午後からは、倉庫に20年以上前の国産の麻糸を取りに行きました。そのついでに、ニッセンの箱に入っている120番のシルク麻と書いてある箱があるのでそれを眺めるのですが、箱を開けると丁寧な仕事で300gくらいの1チーズづつが紙に丁寧に巻いてあります。紙をはずして眺めるとその繊細さと光沢感というのは格別で、単に糸が100番手よりも細いというのではなく、糸の質そのもの、また糸の加工そのものグレードが別格であるということを見せつけます。今は再現不可能な特別な糸の世界です。この糸も昭和30年代くらいに近江上布を作るときに使った手織用の糸であるので、そのころのものが特別なのは当たり前な話なのかもしれません。手織用の糸というのは信じられないほど均一なのです。海外の手織のものというのは均一でない品質の低いものが多いのですが、林与の場合、手織に使う糸はより均一なものを使用するというのが基本でした。
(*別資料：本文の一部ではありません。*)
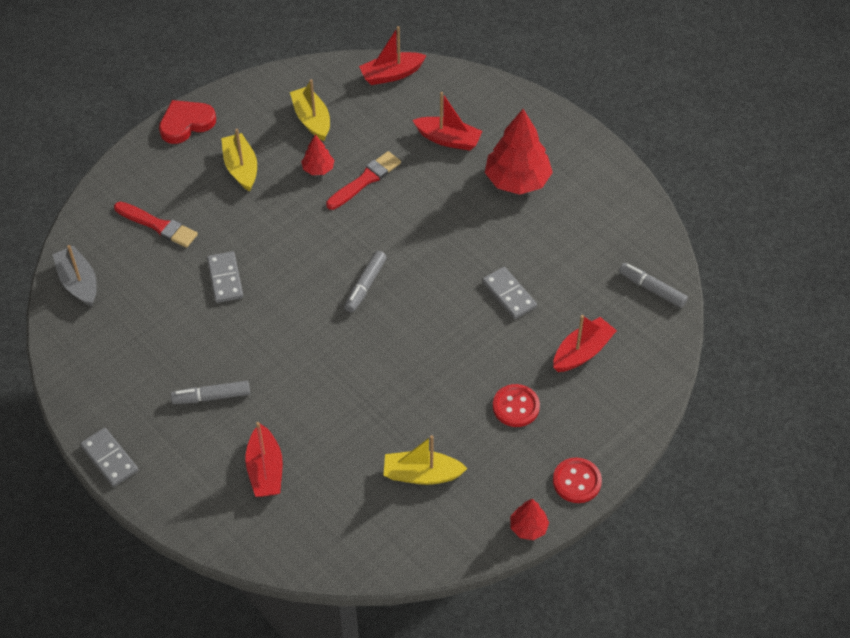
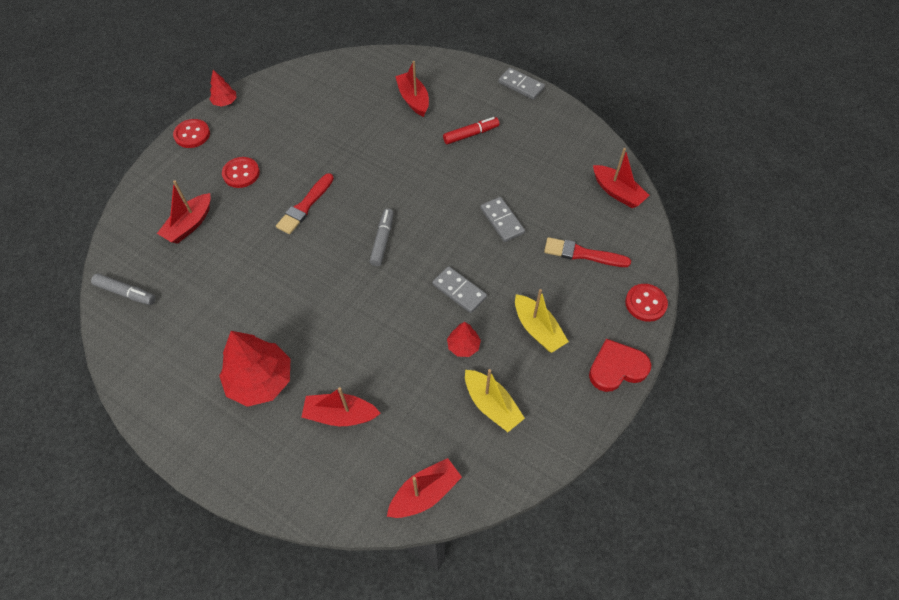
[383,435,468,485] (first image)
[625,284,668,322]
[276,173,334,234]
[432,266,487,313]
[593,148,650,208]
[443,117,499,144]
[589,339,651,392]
今日は、京都の呉服屋さんから帰ってきた見本の箱を開いてみました。ハギレが箱いっぱいに入っています。林与の先代たちが、その箱を残しているところは特別すごいなあと思います。その当時だとたくさんあったはずで、ハギレが詰まっているだけのように思えるのですが、実際には、そのハギレというのは、一つ一つが柄を生み出して織り上げるまでに、半年とか一年掛けたものなので、設備があったとしても、今はその一つ満足に作ることすら至難の業です。価値のある近江上布の世界というのはまさにこの世界なのだと実感いたします。

不思議に思うのは、失敗作というのは無いのだろうかということです。これだけたくさんの柄をつくれば、たくさん失敗したものもあるだろうに、綺麗な見本柄ばかりが何百も揃っているのです。もしかすると、この何倍もの試作を行って、提案する柄というのはこれだけですよと絞ったのかもしれません。でも、織物をやっていても昔のものを上回ることはできないというのを痛切に感じます。